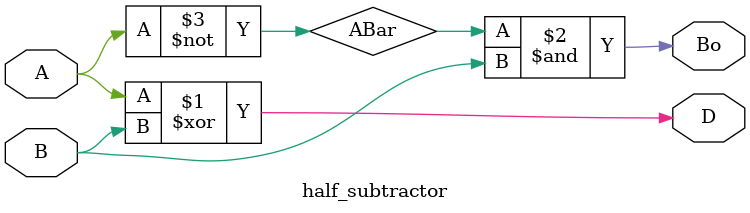
<source format=v>
module half_subtractor(input A, B, output Bo, D);
  wire ABar;

  not NOT1(ABar, A);
  xor XOR1(D, A, B);
  and AND1(Bo, ABar, B);
endmodule

</source>
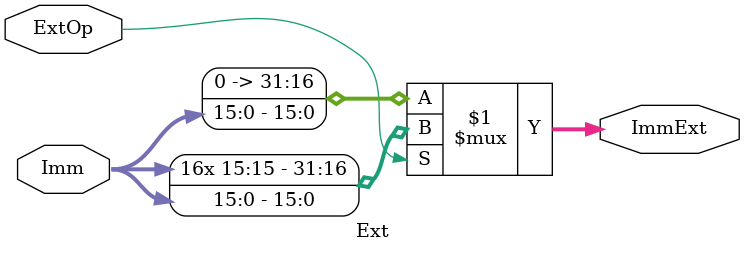
<source format=v>
`timescale 1ns / 1ps
module Ext(
    input [15:0] Imm,
	 input ExtOp,
	 output[31:0] ImmExt
    );

	assign ImmExt=(ExtOp)?{{16{Imm[15]}},Imm}:{16'h0000,Imm};

endmodule

</source>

— Assignment —
None of the pictures should be carried over when the data above is transcribed exactly.

— Response box —
<source format=v>
module half_subtractor(input A, B, output Bo, D);
  wire ABar;

  not NOT1(ABar, A);
  xor XOR1(D, A, B);
  and AND1(Bo, ABar, B);
endmodule

</source>
<source format=v>
`timescale 1ns / 1ps
module Ext(
    input [15:0] Imm,
	 input ExtOp,
	 output[31:0] ImmExt
    );

	assign ImmExt=(ExtOp)?{{16{Imm[15]}},Imm}:{16'h0000,Imm};

endmodule

</source>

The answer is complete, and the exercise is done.